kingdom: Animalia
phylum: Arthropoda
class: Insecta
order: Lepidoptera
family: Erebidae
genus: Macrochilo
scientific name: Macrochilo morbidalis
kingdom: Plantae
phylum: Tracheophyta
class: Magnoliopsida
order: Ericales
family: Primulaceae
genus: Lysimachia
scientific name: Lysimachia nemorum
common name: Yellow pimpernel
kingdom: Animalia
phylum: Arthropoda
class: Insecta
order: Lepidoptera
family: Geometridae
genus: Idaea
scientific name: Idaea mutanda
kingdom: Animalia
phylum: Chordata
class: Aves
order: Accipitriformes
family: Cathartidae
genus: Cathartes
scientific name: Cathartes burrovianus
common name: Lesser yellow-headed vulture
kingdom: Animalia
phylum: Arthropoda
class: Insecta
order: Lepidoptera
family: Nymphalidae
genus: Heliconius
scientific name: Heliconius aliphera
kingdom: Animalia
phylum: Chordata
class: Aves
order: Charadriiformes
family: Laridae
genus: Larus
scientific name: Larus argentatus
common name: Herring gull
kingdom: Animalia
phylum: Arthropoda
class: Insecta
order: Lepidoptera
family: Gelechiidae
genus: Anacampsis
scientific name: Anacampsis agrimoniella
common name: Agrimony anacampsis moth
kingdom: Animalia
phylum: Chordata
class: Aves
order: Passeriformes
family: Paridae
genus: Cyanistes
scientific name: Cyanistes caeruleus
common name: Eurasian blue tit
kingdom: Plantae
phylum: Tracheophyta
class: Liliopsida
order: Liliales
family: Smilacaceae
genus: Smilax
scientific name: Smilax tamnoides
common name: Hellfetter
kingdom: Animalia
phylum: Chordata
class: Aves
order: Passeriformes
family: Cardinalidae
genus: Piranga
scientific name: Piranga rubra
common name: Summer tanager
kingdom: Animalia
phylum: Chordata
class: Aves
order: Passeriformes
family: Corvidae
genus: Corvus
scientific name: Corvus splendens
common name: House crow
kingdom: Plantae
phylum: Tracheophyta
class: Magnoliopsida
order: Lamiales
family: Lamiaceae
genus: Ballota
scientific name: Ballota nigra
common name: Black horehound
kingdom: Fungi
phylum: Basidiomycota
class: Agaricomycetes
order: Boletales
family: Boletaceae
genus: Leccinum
# # #
Aim of the exercise:
Could you echo back every line of the material above, word for word and in the same order?

Final answer:
kingdom: Animalia
phylum: Arthropoda
class: Insecta
order: Lepidoptera
family: Erebidae
genus: Macrochilo
scientific name: Macrochilo morbidalis
kingdom: Plantae
phylum: Tracheophyta
class: Magnoliopsida
order: Ericales
family: Primulaceae
genus: Lysimachia
scientific name: Lysimachia nemorum
common name: Yellow pimpernel
kingdom: Animalia
phylum: Arthropoda
class: Insecta
order: Lepidoptera
family: Geometridae
genus: Idaea
scientific name: Idaea mutanda
kingdom: Animalia
phylum: Chordata
class: Aves
order: Accipitriformes
family: Cathartidae
genus: Cathartes
scientific name: Cathartes burrovianus
common name: Lesser yellow-headed vulture
kingdom: Animalia
phylum: Arthropoda
class: Insecta
order: Lepidoptera
family: Nymphalidae
genus: Heliconius
scientific name: Heliconius aliphera
kingdom: Animalia
phylum: Chordata
class: Aves
order: Charadriiformes
family: Laridae
genus: Larus
scientific name: Larus argentatus
common name: Herring gull
kingdom: Animalia
phylum: Arthropoda
class: Insecta
order: Lepidoptera
family: Gelechiidae
genus: Anacampsis
scientific name: Anacampsis agrimoniella
common name: Agrimony anacampsis moth
kingdom: Animalia
phylum: Chordata
class: Aves
order: Passeriformes
family: Paridae
genus: Cyanistes
scientific name: Cyanistes caeruleus
common name: Eurasian blue tit
kingdom: Plantae
phylum: Tracheophyta
class: Liliopsida
order: Liliales
family: Smilacaceae
genus: Smilax
scientific name: Smilax tamnoides
common name: Hellfetter
kingdom: Animalia
phylum: Chordata
class: Aves
order: Passeriformes
family: Cardinalidae
genus: Piranga
scientific name: Piranga rubra
common name: Summer tanager
kingdom: Animalia
phylum: Chordata
class: Aves
order: Passeriformes
family: Corvidae
genus: Corvus
scientific name: Corvus splendens
common name: House crow
kingdom: Plantae
phylum: Tracheophyta
class: Magnoliopsida
order: Lamiales
family: Lamiaceae
genus: Ballota
scientific name: Ballota nigra
common name: Black horehound
kingdom: Fungi
phylum: Basidiomycota
class: Agaricomycetes
order: Boletales
family: Boletaceae
genus: Leccinum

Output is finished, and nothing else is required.